Copy the listing verbatim, starting at the line containing "line at (1564, 1379): dashed -> solid" and ending at the line containing "line at (1279, 1536): dashed -> solid".

-- BEGIN RECORDS SHOWN --

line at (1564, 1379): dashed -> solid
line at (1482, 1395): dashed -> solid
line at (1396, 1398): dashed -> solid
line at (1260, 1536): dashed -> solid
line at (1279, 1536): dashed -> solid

-- END RECORDS SHOWN --
-- BEGIN RECORDS SHOWN --

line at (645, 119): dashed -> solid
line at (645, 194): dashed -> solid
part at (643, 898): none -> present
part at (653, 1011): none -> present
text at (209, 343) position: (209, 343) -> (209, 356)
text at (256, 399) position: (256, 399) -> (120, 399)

-- END RECORDS SHOWN --

## [REPLY]
line at (1564, 1379): dashed -> solid
line at (1482, 1395): dashed -> solid
line at (1396, 1398): dashed -> solid
line at (1260, 1536): dashed -> solid
line at (1279, 1536): dashed -> solid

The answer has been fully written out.